All of this was (and is) good. However, because asset class investing was built on a completely macro view of investing, it necessarily severed the link between investors and their actual underlying investments. In the fall of 2008 that disconnect, which had not been a meaningful impediment to past success, led investors to make catastrophic choices at the most critical juncture. With only a macro view of the world, all that mattered was the growing fragility of the financial system—which was both real and terrifying. And with no connection to the realities of the underlying investments, asset class investors had no rational offset to the legitimate macro threats they observed, and so they concluded that their only option was to sell.

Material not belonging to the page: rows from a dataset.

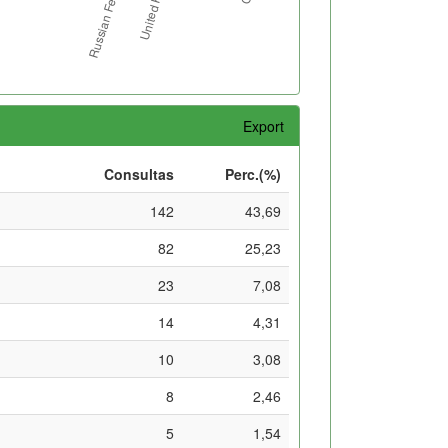
Export
Consultas
Perc.(%)
142
43,69
82
25,23
23
7,08
14
4,31
10
3,08
8
2,46
5
1,54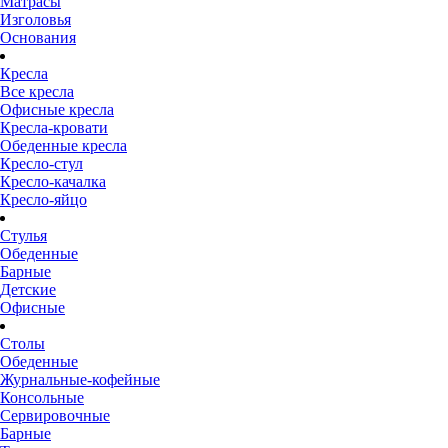
Матрасы
Изголовья
Основания
Кресла
Все кресла
Офисные кресла
Кресла-кровати
Обеденные кресла
Кресло-стул
Кресло-качалка
Кресло-яйцо
Стулья
Обеденные
Барные
Детские
Офисные
Столы
Обеденные
Журнальные-кофейные
Консольные
Сервировочные
Барные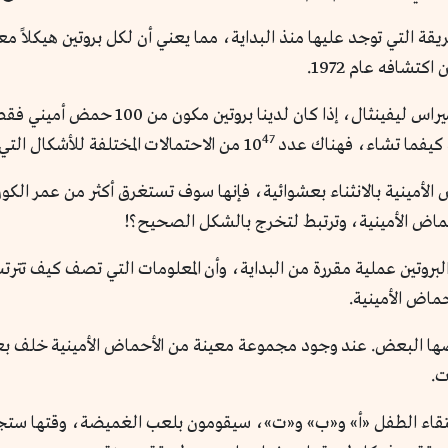
طريقة التي توجد عليها منذ البداية، مما يعني أن لكل بروتين هيكلاً م
تشافه عام 1972.
تعرض منطق أنفينسن لمعضلة أشار إليها العالم
47
 كيفما تشاء، فهناك عدد 10
من الاحتمالات المختلفة للأشكال التي 
أمينية بالانثناء بعشوائية، فإنها سوف تستغرق أكثر من عمر الكو
أحماض الأمينية، وترتبط لتخرج بالشكل الصحيح؟!
بروتين عملية مقررة من البداية، وأن المعلومات التي تصف كيف تترت
ماض الأمينية.
عضها البعض. عند وجود مجموعة معينة من الأحماض الأمينية خلف بع
ت.
التقاء الطفل «أ» و«ب» و«ت»، سيقومون بلعب الغميضة، وقتها ستجد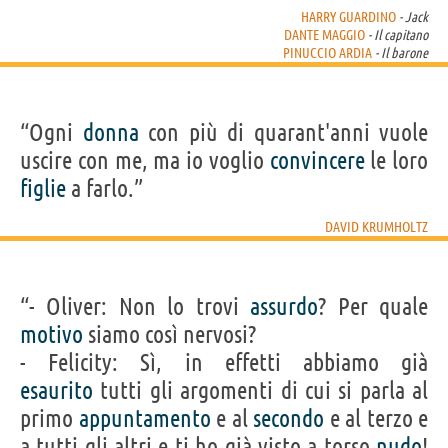
HARRY GUARDINO
- Jack
DANTE MAGGIO
- Il capitano
PINUCCIO ARDIA
- Il barone
“Ogni
donna
con più di quarant'anni vuole
uscire con me, ma io voglio
convincere
le loro
figlie
a farlo.”
DAVID KRUMHOLTZ
“- Oliver: Non lo trovi
assurdo
? Per quale
motivo
siamo così nervosi?
- Felicity: Sì, in effetti abbiamo già
esaurito
tutti gli argomenti di cui si parla al
primo
appuntamento
e al
secondo
e al terzo e
a tutti gli altri e ti ho già visto a torso
nudo
!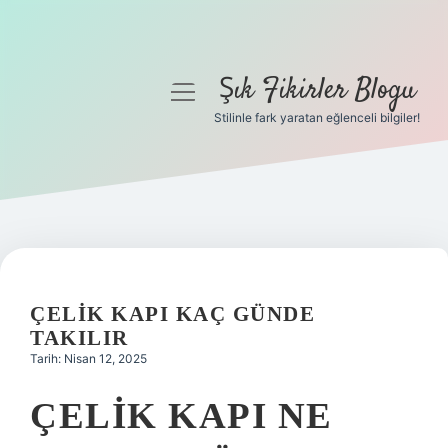
Şık Fikirler Blogu
menüyü
aç
Stilinle fark yaratan eğlenceli bilgiler!
Anasayfa
Gizlilik Politikası
Yasal Uyarı
Hakkımızda
ÇELIK KAPI KAÇ GÜNDE
TAKILIR
Tarih: Nisan 12, 2025
ÇELIK KAPI NE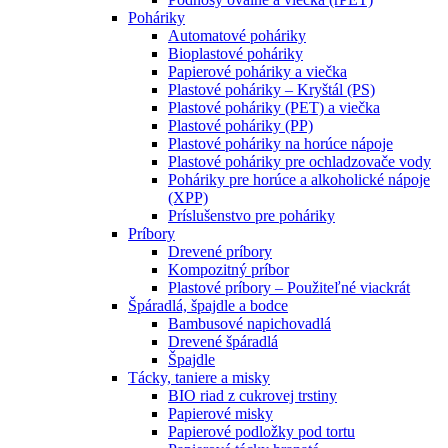
Poháriky
Automatové poháriky
Bioplastové poháriky
Papierové poháriky a viečka
Plastové poháriky – Kryštál (PS)
Plastové poháriky (PET) a viečka
Plastové poháriky (PP)
Plastové poháriky na horúce nápoje
Plastové poháriky pre ochladzovače vody
Poháriky pre horúce a alkoholické nápoje
(XPP)
Príslušenstvo pre poháriky
Príbory
Drevené príbory
Kompozitný príbor
Plastové príbory – Použiteľné viackrát
Špáradlá, špajdle a bodce
Bambusové napichovadlá
Drevené špáradlá
Špajdle
Tácky, taniere a misky
BIO riad z cukrovej trstiny
Papierové misky
Papierové podložky pod tortu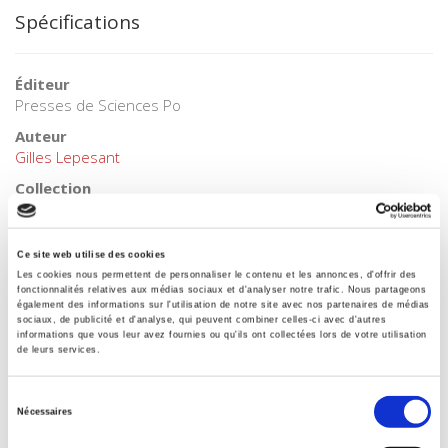
Spécifications
Éditeur
Presses de Sciences Po
Auteur
Gilles Lepesant
Collection
Académique
Langue
Ce site web utilise des cookies
français
Les cookies nous permettent de personnaliser le contenu et les annonces, d'offrir des
Mots clés
fonctionnalités relatives aux médias sociaux et d'analyser notre trafic. Nous partageons
également des informations sur l'utilisation de notre site avec nos partenaires de médias
Développement
,
Europe
,
Europe centrale et orientale
,
sociaux, de publicité et d'analyse, qui peuvent combiner celles-ci avec d'autres
Métropoles
,
Politique économique
informations que vous leur avez fournies ou qu'ils ont collectées lors de votre utilisation
de leurs services.
Catégorie (éditeur)
Internet Hierarchy
>
Economie politique
>
Economie
Sélection
internationale
Nécessaires
du
Catégorie (éditeur)
consentement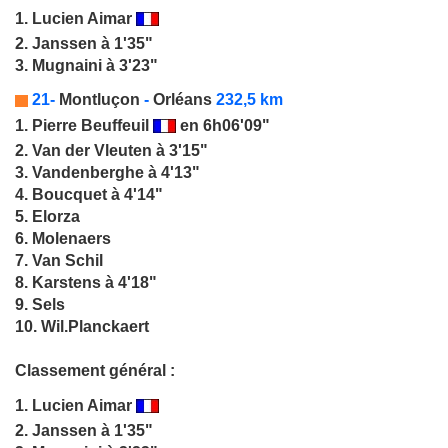
1.
Lucien Aimar
2. Janssen à 1'35"
3. Mugnaini à 3'23"
21-
Montluçon
-
Orléans
232,5 km
1.
Pierre Beuffeuil
en 6h06'09"
2. Van der Vleuten à 3'15"
3. Vandenberghe à 4'13"
4. Boucquet à 4'14"
5. Elorza
6. Molenaers
7. Van Schil
8. Karstens à 4'18"
9. Sels
10. Wil.Planckaert
Classement général :
1.
Lucien Aimar
2. Janssen à 1'35"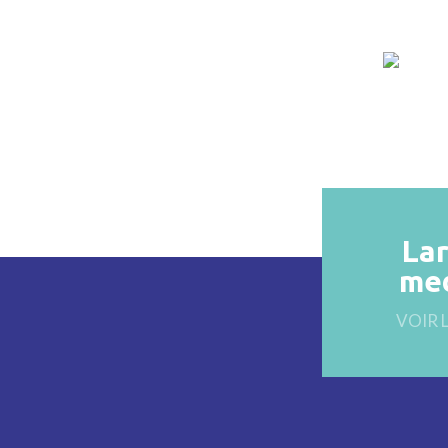
La
med
VOIR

Jeffrey Bronchick of Cove Street Capital reminds us how an asset class mentality can blind investors to an important but obvious reality: “… there is inevitably a management team discussing the same issues we are and adapting the business portfolio and processes to the uncertainty of the future. This fact is one of the key misunderstandings of ‘stock investing’ and is a crucial reason why we see our job as investing in ‘businesses’ and not in ‘asset classes.’ It is a crucial distinction to make.”

Like the government officials’ response to Katrina, asset class investors’ inability to see anything but the big picture led them to make unfortunate choices at the worst possible time. It continues to blind them today as they cling to the mistaken belief that the losses they suffered in the 2008 stock market crash were due to the failure of diversification—and that the solution is to search for more and/or different kinds of asset classes.

The lesson of the financial crisis and the lesson of Katrina are the same: Our ability to predict or control future events is, at best, minimal; the only thing truly within our control is how we respond. So instead of searching for strategies that promise to help avoid the risks of future bad markets, investors should be focusing on strategies that actually help them avoid the risks of future bad choices.